| What is being asked |
Would you copy out each line of the records below that includes the word "Tsao"?

| Data for analysis |
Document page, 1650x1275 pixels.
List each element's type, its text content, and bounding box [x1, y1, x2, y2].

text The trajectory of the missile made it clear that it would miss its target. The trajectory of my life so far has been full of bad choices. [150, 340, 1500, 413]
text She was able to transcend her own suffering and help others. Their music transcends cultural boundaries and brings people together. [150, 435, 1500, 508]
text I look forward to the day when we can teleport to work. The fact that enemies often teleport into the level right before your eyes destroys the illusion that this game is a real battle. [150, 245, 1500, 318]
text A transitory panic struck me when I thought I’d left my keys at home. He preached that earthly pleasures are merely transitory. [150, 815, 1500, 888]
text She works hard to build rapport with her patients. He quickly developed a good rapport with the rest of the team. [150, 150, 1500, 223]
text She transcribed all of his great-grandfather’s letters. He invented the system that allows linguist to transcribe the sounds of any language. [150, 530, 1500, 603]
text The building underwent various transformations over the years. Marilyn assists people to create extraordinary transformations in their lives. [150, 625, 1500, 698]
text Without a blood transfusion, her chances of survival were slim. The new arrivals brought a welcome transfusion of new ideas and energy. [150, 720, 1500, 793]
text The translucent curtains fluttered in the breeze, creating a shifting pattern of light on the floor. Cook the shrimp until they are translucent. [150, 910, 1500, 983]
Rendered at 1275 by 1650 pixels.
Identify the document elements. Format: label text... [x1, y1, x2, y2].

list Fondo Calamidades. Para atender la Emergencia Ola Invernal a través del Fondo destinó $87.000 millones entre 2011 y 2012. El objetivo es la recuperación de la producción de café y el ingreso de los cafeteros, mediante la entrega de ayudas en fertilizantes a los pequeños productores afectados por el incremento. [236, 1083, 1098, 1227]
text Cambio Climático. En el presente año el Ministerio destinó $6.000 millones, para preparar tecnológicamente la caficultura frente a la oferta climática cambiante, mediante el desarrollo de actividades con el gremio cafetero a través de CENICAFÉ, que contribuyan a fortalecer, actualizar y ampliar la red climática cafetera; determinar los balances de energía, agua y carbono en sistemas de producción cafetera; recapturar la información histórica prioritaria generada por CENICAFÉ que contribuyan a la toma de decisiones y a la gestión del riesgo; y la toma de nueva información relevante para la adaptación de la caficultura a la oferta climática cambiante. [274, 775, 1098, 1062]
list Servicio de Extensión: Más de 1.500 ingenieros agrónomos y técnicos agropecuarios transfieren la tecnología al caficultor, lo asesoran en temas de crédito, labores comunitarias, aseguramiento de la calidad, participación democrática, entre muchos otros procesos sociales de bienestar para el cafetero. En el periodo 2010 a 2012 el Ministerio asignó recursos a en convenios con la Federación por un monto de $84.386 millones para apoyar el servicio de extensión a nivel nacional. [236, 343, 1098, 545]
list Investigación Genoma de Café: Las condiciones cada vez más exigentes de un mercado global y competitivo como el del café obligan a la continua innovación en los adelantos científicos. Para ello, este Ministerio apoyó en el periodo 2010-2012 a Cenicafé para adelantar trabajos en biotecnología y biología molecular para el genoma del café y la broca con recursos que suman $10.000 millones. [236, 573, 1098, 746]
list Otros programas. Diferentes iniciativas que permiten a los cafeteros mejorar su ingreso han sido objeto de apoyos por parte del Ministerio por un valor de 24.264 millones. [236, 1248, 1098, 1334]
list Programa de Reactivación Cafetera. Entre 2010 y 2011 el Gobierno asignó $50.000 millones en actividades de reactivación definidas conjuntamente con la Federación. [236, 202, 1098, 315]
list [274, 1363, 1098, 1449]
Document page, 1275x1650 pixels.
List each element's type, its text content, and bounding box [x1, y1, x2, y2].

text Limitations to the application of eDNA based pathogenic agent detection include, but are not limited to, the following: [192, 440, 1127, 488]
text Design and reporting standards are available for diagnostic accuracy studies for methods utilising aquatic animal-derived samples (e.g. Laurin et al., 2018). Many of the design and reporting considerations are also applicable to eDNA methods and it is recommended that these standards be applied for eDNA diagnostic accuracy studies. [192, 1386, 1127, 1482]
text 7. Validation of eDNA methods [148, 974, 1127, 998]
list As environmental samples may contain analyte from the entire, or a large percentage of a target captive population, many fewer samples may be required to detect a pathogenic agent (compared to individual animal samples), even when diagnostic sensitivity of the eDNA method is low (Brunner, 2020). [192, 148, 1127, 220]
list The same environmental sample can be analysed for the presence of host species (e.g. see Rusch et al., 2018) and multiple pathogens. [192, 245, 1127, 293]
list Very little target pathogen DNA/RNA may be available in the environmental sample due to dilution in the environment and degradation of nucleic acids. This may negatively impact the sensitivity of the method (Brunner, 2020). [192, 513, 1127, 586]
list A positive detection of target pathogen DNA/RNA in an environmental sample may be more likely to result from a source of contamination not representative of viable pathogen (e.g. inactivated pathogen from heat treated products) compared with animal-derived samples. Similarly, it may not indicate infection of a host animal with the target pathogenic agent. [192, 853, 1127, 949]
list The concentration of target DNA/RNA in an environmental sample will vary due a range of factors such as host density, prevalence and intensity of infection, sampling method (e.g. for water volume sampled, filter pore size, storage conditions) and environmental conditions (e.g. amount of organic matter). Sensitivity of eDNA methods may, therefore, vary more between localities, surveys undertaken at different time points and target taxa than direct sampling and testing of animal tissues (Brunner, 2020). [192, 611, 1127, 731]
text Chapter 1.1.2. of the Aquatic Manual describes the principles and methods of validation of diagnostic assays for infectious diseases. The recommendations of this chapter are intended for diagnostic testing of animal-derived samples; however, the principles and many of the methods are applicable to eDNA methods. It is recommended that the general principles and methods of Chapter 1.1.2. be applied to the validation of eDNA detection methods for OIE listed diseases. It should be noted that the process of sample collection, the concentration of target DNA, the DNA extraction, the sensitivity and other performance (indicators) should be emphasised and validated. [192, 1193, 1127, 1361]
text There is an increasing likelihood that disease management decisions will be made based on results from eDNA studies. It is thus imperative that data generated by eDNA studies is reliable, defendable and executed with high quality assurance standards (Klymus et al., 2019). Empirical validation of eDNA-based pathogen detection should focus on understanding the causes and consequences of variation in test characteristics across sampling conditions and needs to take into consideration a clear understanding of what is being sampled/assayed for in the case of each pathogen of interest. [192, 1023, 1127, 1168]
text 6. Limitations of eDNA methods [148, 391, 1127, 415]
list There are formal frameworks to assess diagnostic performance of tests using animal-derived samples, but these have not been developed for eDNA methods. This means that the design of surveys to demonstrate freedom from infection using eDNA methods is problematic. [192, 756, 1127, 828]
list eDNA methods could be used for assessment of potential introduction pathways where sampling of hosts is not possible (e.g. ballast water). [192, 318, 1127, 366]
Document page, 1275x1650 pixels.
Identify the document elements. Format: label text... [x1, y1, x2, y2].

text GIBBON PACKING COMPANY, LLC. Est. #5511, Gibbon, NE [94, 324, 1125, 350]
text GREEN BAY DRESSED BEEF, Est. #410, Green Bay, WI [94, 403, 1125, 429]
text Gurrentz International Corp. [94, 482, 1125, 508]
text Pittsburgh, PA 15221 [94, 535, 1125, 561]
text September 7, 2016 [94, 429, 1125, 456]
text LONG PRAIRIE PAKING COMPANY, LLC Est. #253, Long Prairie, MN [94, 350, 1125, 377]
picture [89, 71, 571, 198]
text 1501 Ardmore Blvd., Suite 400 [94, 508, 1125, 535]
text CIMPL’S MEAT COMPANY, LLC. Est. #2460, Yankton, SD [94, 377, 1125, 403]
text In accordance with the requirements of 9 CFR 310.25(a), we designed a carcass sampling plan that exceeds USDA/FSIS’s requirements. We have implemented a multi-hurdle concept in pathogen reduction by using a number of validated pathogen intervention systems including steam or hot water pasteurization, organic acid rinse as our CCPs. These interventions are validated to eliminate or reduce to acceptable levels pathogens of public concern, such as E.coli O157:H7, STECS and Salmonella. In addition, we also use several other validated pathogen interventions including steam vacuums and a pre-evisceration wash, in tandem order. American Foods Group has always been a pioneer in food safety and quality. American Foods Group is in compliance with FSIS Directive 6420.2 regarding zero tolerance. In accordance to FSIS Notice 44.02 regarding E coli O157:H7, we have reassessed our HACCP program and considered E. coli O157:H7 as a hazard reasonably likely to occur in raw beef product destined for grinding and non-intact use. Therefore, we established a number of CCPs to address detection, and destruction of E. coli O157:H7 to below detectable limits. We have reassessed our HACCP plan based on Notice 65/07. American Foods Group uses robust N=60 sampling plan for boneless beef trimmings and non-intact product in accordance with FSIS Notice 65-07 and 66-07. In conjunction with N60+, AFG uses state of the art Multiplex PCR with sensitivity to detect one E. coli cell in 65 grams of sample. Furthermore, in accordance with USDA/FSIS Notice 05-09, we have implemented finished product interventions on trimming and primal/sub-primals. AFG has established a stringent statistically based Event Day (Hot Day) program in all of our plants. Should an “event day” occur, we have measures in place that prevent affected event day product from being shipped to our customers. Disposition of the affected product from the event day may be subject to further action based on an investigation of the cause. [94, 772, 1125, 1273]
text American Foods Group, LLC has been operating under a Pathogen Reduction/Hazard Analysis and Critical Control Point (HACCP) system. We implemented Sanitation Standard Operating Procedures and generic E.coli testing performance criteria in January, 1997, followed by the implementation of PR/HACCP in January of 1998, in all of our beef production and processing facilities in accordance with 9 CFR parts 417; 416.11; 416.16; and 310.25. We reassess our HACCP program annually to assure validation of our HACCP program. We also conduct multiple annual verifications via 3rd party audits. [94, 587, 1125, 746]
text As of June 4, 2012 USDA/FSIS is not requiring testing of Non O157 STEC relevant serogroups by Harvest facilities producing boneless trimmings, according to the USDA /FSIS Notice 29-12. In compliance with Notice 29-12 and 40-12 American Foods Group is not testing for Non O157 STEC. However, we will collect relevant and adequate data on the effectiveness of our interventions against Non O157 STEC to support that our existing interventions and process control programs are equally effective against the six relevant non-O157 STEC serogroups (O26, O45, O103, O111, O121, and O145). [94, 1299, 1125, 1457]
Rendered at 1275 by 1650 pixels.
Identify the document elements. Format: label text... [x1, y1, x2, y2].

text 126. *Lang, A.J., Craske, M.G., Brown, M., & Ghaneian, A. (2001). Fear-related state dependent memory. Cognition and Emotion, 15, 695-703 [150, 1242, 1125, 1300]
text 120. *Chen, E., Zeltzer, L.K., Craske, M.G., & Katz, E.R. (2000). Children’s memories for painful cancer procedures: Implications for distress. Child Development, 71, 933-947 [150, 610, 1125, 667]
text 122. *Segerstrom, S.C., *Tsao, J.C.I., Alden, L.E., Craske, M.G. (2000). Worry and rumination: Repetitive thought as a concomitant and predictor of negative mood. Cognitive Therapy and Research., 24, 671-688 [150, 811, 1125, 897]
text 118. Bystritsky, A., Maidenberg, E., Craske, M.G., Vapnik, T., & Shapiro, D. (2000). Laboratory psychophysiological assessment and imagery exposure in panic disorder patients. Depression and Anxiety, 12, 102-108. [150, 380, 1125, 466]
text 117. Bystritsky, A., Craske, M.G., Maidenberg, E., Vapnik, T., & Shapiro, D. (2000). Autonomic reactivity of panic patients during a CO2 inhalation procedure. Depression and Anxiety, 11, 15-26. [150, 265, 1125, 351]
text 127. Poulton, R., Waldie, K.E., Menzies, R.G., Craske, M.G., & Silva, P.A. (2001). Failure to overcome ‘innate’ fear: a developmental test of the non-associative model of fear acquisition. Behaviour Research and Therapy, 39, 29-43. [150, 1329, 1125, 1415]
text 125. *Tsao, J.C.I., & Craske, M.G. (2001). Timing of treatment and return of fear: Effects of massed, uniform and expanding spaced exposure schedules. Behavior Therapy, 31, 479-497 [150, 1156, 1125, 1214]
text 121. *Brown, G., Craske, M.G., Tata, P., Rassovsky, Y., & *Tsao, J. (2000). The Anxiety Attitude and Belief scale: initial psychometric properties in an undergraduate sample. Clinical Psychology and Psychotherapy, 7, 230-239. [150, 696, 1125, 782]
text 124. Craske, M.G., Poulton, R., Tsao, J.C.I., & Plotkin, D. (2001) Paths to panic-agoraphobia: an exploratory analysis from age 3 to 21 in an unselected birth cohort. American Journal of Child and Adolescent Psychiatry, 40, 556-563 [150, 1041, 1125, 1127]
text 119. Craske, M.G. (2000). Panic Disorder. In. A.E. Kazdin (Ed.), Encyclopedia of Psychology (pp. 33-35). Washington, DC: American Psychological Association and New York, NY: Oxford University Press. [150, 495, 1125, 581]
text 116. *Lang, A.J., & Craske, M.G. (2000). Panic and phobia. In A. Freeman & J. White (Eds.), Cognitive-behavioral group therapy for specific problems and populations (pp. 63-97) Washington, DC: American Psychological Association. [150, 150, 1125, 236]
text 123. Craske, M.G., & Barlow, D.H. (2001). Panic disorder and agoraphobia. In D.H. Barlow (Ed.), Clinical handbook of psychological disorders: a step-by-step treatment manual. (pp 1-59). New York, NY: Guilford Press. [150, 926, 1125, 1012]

| Answer to this task |
text 122. *Segerstrom, S.C., *Tsao, J.C.I., Alden, L.E., Craske, M.G. (2000). Worry and rumination: Repetitive thought as a concomitant and predictor of negative mood. Cognitive Therapy and Research., 24, 671-688 [150, 811, 1125, 897]
text 125. *Tsao, J.C.I., & Craske, M.G. (2001). Timing of treatment and return of fear: Effects of massed, uniform and expanding spaced exposure schedules. Behavior Therapy, 31, 479-497 [150, 1156, 1125, 1214]
text 121. *Brown, G., Craske, M.G., Tata, P., Rassovsky, Y., & *Tsao, J. (2000). The Anxiety Attitude and Belief scale: initial psychometric properties in an undergraduate sample. Clinical Psychology and Psychotherapy, 7, 230-239. [150, 696, 1125, 782]
text 124. Craske, M.G., Poulton, R., Tsao, J.C.I., & Plotkin, D. (2001) Paths to panic-agoraphobia: an exploratory analysis from age 3 to 21 in an unselected birth cohort. American Journal of Child and Adolescent Psychiatry, 40, 556-563 [150, 1041, 1125, 1127]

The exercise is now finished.